My optometrist is wonderful. Kind. Professional. Gentle. Brilliant. Compassionate. I hate him so much.
The hatred is obviously the It’s-not-you-it’s-me kind because he is great and all. It is simply that I wish never to see him again. That, of course, is the dilemma: that if I never see him again, then I may not see anyone again. It is a harder decision than it sounds when I say it out loud.
My first optometrist visit occurred in the third grade and taught me that I was blind in one eye. I remember quite well that my eyelids were turned inside out as part of the examination, which resulted in a more serious medical condition known as “the heebie jeebies” (self-diagnosis). The heebie jeebies is a terrible malady, and the chief treatment plan is to avoid all visits to an optometrist for as long as humanly possible. Seeing as I am nothing if not committed to a treatment plan, I did not visit another optometrist for thirty-three years (which, I’m just pointing out, Christians believe is the entire human life span of the Son of God, so I think that is a pretty good run).
But I caved several years back and that is when I met Dr. Wonderful, whom I hate if that was somehow left unclear. Oh, it is an irrational hatred. There were no eyelids turned inside out in the examination, so no heebie jeebies. The visit mostly consisted of rational adult conversation and semi-successful attempts to read tiny letters. I graduated to reading glasses, which wasn’t all that terrible either. There was only one negative . . . .
I have never been known for physical strength. That is probably because I have very little physical strength. But I’m telling you the truth, and you can ask my doctor, try to drop something into one of my eyes, and my eye muscles can lift a Buick—or at least a grown man wearing a miner’s hat holding a dropper.

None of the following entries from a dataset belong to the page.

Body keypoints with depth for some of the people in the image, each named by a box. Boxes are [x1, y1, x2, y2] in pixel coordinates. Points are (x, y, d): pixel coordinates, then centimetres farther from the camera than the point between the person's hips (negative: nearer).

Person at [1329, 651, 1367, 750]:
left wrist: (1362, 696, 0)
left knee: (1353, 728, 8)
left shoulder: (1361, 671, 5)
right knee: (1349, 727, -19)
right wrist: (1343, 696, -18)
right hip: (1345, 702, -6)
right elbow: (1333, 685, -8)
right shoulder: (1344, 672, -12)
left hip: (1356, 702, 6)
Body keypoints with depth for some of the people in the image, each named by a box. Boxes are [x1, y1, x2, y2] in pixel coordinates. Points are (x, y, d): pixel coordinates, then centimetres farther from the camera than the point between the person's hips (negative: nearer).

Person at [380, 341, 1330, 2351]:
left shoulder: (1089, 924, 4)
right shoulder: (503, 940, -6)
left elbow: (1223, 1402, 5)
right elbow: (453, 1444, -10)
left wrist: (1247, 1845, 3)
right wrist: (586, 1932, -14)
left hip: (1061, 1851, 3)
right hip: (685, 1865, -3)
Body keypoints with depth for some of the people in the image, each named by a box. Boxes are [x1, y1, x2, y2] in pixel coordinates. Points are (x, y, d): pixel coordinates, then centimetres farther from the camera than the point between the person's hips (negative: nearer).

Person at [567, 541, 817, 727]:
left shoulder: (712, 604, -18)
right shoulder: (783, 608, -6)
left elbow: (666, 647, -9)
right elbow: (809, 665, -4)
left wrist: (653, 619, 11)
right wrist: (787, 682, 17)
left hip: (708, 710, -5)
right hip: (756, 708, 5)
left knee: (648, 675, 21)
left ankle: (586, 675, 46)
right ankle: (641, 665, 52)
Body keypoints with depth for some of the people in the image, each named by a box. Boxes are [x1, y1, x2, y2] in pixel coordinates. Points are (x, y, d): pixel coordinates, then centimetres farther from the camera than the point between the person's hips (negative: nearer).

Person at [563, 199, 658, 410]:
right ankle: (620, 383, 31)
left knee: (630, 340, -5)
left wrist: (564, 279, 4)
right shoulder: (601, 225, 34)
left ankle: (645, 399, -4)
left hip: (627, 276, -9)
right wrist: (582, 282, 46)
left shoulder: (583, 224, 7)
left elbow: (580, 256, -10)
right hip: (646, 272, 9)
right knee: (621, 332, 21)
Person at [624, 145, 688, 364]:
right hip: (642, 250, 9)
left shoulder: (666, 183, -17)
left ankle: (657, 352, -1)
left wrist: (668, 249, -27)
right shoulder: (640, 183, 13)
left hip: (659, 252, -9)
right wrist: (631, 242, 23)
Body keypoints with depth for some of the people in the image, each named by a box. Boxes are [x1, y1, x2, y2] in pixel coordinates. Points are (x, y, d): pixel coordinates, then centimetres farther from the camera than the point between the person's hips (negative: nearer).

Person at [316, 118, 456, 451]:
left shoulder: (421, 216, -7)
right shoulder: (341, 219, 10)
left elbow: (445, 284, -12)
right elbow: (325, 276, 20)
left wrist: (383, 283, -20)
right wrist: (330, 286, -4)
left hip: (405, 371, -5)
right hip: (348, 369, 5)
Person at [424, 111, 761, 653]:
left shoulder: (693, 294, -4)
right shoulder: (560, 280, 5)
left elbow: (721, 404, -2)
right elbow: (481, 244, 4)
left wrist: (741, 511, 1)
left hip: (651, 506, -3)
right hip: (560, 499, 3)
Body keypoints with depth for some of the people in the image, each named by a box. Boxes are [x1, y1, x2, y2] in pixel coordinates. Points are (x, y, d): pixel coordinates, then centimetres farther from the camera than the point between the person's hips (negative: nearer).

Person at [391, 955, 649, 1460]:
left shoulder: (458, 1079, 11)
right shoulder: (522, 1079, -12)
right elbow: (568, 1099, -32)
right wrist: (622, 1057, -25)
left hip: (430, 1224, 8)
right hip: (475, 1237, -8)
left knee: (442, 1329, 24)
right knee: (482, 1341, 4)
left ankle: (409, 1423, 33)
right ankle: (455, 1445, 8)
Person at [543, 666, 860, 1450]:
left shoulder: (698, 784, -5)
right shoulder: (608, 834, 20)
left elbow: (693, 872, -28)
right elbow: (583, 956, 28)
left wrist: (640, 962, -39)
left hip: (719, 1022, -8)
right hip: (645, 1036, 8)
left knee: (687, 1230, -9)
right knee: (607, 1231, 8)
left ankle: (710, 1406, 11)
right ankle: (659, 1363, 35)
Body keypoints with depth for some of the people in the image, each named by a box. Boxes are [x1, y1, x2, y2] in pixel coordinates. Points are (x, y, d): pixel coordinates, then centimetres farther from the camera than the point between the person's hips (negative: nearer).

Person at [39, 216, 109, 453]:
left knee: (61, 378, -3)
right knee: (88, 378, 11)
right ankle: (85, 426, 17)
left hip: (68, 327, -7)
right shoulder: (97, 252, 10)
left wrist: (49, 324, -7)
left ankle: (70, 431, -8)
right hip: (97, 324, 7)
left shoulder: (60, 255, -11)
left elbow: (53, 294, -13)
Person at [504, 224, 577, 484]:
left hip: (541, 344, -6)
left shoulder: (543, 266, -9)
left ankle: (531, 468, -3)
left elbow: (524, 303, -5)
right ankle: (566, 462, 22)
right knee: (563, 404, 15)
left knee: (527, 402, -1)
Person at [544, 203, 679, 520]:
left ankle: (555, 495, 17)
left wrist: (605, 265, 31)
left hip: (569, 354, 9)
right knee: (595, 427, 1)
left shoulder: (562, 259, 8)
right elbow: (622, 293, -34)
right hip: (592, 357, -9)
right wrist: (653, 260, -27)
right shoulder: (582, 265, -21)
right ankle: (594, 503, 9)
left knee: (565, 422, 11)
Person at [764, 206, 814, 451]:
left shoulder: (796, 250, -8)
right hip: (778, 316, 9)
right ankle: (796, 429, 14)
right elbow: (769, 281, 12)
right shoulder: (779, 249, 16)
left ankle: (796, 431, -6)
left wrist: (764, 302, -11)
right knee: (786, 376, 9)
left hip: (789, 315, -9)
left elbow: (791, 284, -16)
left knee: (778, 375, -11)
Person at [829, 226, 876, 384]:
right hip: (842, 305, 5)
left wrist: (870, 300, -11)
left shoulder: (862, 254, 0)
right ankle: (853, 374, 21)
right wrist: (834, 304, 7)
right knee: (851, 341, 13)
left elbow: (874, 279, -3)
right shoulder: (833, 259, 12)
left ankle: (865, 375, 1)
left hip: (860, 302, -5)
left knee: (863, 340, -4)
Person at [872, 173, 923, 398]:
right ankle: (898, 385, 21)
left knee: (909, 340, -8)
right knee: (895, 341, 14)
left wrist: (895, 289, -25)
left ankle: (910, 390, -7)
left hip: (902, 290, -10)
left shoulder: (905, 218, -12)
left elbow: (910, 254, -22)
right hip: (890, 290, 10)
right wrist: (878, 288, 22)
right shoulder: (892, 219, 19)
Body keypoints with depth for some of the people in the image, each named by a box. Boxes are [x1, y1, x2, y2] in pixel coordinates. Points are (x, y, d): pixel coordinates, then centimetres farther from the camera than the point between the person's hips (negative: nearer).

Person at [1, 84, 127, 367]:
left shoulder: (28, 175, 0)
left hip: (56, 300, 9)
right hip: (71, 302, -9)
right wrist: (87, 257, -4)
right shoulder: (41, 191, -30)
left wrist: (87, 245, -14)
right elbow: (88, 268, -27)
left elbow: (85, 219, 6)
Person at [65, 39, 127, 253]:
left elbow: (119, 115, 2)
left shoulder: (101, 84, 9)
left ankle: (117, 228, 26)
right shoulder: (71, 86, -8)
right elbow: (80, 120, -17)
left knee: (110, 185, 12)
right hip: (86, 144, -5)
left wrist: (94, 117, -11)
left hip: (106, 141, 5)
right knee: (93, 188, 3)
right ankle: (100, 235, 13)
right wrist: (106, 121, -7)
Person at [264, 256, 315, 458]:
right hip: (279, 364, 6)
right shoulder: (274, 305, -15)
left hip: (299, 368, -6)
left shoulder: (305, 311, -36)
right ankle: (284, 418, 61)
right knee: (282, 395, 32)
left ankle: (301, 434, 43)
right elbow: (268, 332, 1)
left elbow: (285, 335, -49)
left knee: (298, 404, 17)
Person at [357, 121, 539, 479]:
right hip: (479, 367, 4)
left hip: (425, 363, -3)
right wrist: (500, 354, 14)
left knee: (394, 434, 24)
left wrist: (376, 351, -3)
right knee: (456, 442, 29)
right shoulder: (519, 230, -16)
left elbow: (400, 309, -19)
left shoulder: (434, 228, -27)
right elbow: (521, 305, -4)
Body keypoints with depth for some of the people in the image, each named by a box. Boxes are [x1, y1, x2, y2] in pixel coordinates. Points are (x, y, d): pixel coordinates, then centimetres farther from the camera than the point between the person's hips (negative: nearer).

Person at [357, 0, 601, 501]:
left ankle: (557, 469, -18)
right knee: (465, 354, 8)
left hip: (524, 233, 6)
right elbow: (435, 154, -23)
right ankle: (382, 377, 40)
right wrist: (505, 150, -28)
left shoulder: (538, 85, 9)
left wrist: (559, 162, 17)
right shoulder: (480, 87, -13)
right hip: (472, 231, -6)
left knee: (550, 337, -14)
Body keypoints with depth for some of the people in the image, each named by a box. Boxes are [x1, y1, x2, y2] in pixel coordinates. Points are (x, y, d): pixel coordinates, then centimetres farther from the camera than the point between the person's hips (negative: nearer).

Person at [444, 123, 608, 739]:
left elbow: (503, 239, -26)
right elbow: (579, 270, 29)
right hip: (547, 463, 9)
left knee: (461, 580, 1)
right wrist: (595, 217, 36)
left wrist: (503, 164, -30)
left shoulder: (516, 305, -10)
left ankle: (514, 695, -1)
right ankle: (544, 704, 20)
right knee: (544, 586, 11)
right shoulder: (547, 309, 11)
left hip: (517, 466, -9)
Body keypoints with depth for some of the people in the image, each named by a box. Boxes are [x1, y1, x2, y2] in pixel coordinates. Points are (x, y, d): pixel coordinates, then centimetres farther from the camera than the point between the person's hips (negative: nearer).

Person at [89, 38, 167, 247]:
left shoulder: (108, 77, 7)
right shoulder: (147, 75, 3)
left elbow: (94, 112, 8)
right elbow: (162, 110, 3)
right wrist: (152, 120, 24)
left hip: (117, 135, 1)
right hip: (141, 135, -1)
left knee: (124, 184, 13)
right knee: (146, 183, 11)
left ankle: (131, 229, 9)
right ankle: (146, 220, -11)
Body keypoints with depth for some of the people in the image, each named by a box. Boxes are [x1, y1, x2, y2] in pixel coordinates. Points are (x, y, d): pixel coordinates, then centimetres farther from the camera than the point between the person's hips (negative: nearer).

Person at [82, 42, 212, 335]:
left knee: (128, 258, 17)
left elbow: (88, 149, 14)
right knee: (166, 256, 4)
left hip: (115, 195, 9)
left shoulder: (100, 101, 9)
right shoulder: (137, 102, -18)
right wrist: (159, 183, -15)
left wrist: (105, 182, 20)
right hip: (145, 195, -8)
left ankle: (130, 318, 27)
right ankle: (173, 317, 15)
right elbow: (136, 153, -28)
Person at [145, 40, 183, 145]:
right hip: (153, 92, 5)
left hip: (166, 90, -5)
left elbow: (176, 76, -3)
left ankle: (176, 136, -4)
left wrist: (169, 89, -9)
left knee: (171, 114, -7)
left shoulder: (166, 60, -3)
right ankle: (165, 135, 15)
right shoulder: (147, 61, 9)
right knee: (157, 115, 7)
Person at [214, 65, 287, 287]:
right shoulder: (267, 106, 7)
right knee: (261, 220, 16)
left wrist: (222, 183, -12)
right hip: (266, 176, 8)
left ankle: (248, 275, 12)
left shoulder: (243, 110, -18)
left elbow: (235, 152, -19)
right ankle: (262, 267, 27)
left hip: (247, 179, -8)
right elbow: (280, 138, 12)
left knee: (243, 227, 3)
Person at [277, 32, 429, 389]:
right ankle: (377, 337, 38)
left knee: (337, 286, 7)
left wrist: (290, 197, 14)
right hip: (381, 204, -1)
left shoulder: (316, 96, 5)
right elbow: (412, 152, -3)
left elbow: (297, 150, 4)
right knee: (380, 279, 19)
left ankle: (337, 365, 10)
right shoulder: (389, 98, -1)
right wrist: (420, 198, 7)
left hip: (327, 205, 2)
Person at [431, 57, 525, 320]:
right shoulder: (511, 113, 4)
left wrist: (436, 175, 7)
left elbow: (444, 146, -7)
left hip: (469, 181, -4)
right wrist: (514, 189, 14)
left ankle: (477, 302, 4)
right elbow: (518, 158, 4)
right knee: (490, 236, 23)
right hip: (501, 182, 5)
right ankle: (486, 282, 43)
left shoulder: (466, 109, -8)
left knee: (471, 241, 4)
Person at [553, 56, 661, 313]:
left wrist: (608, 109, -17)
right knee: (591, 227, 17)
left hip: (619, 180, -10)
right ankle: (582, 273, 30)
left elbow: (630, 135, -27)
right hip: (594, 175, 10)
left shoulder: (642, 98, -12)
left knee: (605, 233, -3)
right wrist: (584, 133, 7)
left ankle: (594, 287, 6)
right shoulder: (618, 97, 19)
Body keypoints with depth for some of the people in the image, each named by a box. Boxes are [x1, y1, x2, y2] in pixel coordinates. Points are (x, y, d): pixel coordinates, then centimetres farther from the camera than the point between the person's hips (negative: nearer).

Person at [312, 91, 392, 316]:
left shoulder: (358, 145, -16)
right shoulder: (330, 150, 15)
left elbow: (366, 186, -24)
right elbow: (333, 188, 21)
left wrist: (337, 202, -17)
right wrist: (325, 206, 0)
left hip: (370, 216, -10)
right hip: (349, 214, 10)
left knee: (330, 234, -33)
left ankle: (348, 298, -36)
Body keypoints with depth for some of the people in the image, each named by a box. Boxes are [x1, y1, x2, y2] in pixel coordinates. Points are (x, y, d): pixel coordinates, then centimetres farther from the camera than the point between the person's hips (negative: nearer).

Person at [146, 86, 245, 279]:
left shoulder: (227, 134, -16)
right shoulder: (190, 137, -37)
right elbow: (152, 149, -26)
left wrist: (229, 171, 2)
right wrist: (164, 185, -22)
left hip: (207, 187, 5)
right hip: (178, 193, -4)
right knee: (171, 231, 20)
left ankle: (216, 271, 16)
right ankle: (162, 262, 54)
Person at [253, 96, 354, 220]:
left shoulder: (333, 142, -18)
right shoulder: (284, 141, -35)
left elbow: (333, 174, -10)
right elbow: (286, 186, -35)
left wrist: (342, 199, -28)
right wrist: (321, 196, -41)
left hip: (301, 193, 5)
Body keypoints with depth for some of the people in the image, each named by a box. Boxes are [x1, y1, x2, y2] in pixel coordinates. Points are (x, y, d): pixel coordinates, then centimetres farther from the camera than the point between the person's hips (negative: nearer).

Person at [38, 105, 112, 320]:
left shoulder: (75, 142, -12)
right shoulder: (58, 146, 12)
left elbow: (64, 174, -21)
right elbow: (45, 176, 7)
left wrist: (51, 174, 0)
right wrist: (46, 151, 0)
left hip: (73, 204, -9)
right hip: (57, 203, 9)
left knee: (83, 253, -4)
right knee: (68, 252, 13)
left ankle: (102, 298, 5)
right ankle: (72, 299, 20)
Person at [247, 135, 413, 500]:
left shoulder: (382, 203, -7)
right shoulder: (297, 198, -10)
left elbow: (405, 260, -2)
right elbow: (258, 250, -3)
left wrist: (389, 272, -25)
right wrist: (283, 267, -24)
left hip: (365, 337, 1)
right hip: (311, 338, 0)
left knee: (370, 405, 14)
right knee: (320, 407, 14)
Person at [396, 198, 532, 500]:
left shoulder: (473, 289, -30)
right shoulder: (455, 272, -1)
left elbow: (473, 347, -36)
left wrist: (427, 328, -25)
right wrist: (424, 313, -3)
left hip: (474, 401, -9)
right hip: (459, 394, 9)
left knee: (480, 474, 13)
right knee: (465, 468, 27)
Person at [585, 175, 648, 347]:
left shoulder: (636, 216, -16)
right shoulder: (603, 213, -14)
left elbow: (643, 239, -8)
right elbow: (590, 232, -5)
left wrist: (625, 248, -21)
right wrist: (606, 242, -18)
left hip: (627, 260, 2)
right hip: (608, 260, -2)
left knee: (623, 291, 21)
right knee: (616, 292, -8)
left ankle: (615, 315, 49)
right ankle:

(Why are all my superhero gifts so lame? Adding lists of numbers quickly, Olympic-strength eye muscles, 1980s-era NBA trivia, number of freckles…)
So, seeing as how dropping liquids into my eyes turns me into The Incredible Hulk, I took another few years between optometrist visits just out of respect for peace in the community, but last week in a moment of weakness I returned once more to the scene of the crime. It went as expected: I tossed Dr. Nice Guy around the examination room with my eye muscles like a professional wrestler and now have some new glasses on the way.
In sum, I guess it is clear that I avoid the very resource that helps me see the world more clearly because it creates a brief moment of discomfort. That doesn’t make a lick of sense for the eyes of my heart any more than it does for the eyes in my skull, and if clarity of vision means anything at all, I had just better learn to get over it.